A 0.5C (pick any number you like) lowering of the average melt temperature threshold (e.g. from ice melting at -1.8C instead of having to reach -1.3C to cause melting) would have the same effect as a +0.5C rise in Arctic Ocean water/surface air temperatures would have had if the ASI had remained the same.
With the combination of a warming Arctic
AND thinning sea ice, the two trends combine to cause melt at a rate greater than either effect (thinning, temperature rise) would have alone.
Is this logic correct?
Nothing new in saying that as the ASI thins it is less resistant to melt. But your explanation of the energy transfer change for thinner ice highlights this double whammy concept.
I guess there's nothing new in that either, except to my brain it highlights how the ASI is in peril from essentially getting hit from two forcings at once as both trends continue on their respective trajectories.
This perspective also brings insight into Peter Wadham's "Just goes Poof" description of the end-game scenario.

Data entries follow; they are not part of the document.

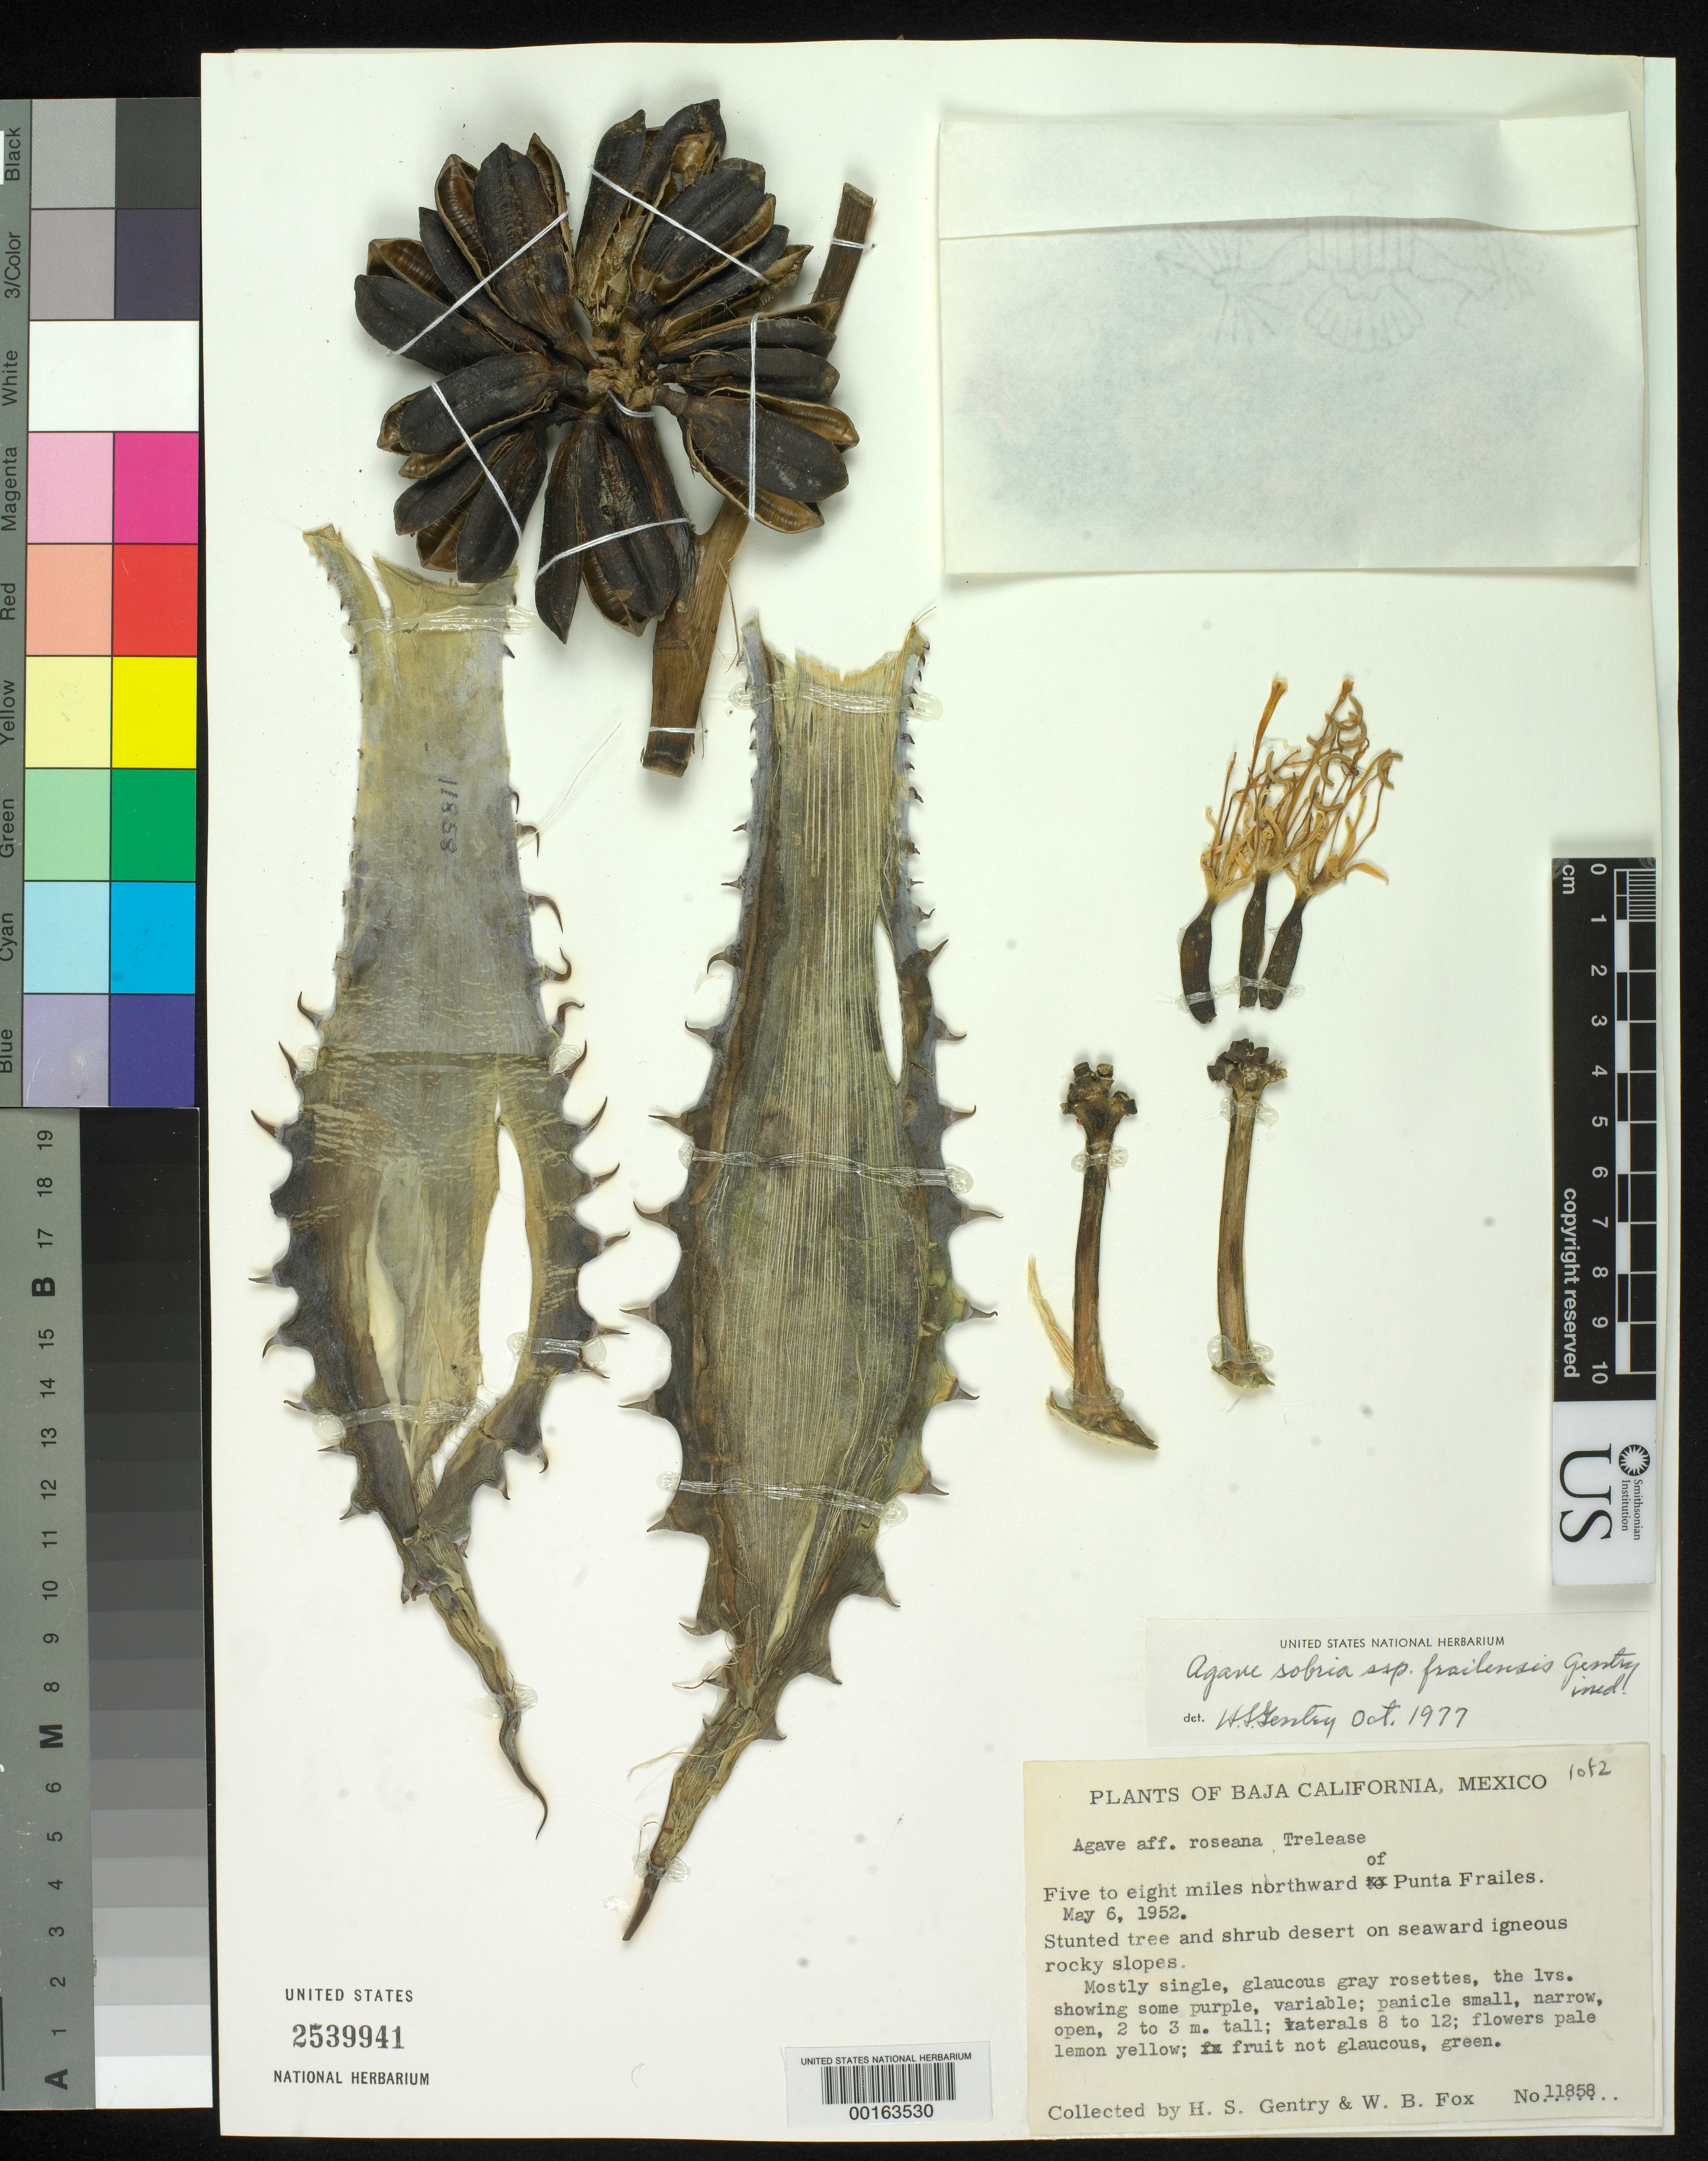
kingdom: Plantae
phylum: Tracheophyta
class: Liliopsida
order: Asparagales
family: Asparagaceae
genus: Agave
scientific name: Agave sobria subsp. frailensis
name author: Gentry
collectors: H. S. Gentry & W. B. Fox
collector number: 11858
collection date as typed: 06 May 1952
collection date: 1952-05-06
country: Mexico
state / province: Baja California Sur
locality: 5-8 mi N of Punta Frailes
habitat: Stunted tree & shrub desert on seaward igneous rocky slopes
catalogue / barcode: US 2539941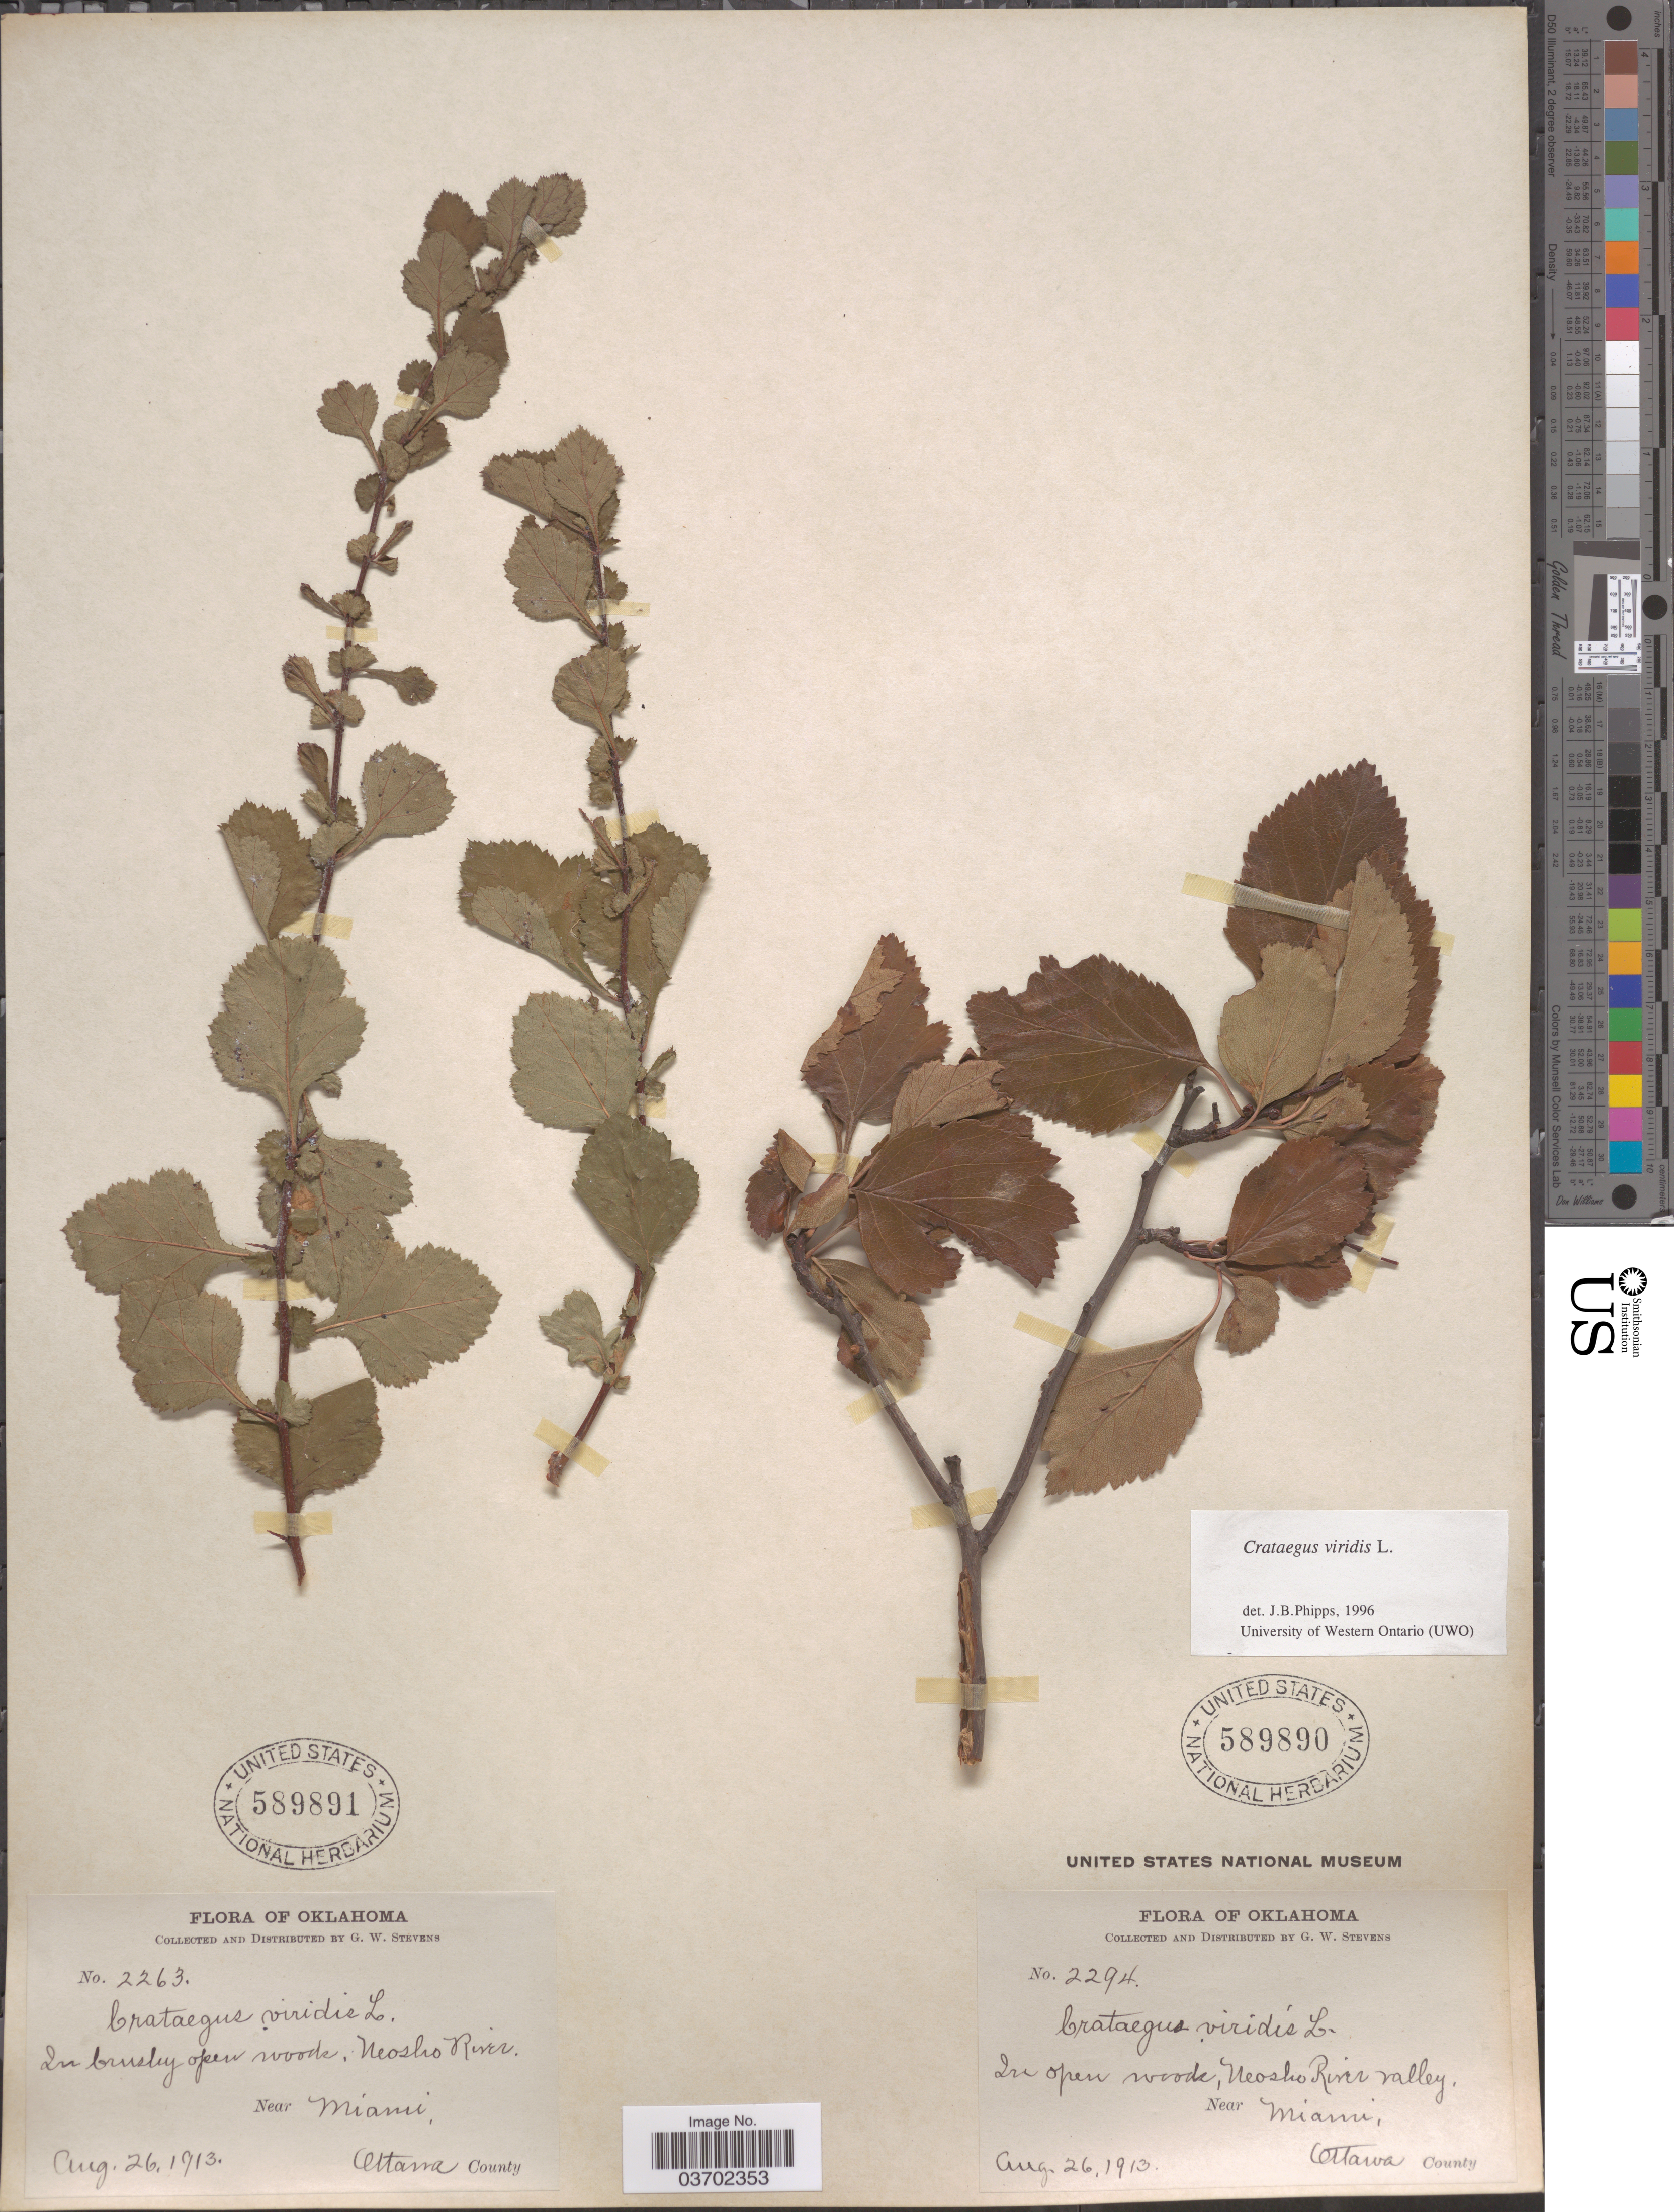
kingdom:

It seems that the effect of thinning on the melt temperature threshold is relatively minor and very slowly incremental as the ice transitions from 2.0 meter to 1.5 to 1.0 to 0.5 M. As as the ice is >0.5 M thickness it is the continuation and gradual increase of elevated Arctic temperatures that drive the change in the ASI statistics (Extent, Area, Thickness, Volume). While extremely rapid in a geo-paleoclimatic frame of reference, from the perspective of an ASIF fan watching from the cheap seats, it progresses relatively slowly from year to year.
But another force emerges to accelerate the pace as thickness gets below about 0.5 M. At that late stage the formerly rather insignificant cumulative effects from the decline in melt temperature threshold, the distance heat has to travel through the ice, and in the amount of energy required to melt the remaining thickness (from a combination of the amount of ice in that thickness and its temperature dynamics per unit) will become increasingly more important in determining the ice melt response within a single melt season.
Because of the acceleration provided by those late-stage additional melt rate drivers, the time to go from 2.0 to 1.5 to 1.0 to 0.5M will be on one trajectory, but that final 0.5M, and especially the last 0.25 M, would be on a much steeper and faster trajectory. As a result, removing the final 0.5M will take a lot less time than it took to go from 2.0 to 1.5M average thickness.
Ice scientists have probably shown this in a chart somewhere, but all I could find in a superficial search was one chart that was really about a broader question and just happened to include a few data points showing increased melt rate as ice thinned down to about 0.5M.
Note that in the 1st chart shown below, which is the data source for the 2nd chart, the negative "Growth Rate" in summer = summer Melt rate. The X-axis on the chart is meters of ASI thickness. --- Yes, Virginia, there is a Santa Claus. And at one time he and Mrs. Claus relaxed during the summer on 15 Meter thick ASI. Now they have to live on a houseboat.
Chew on the fact that not that long ago there was 15M thick summer sea ice in the Arctic. And the chart in the Zhang and Rothrock source article has this annotation: "The ice growth rates for ice thicker than 15 m are not plotted." So they had observations for SUMMER Arctic sea ice THICKER than 15 meters! Now there is precious little ASI thicker than 4M.
The 2nd chart just highlights the melt rate for a few of the thinnest ice data points from the 1st chart. The data points in the 2nd chart are from the upper solid line of the 1st chart, the lower dotted and dashed lines in the 1st chart are irrelevant for this discussion.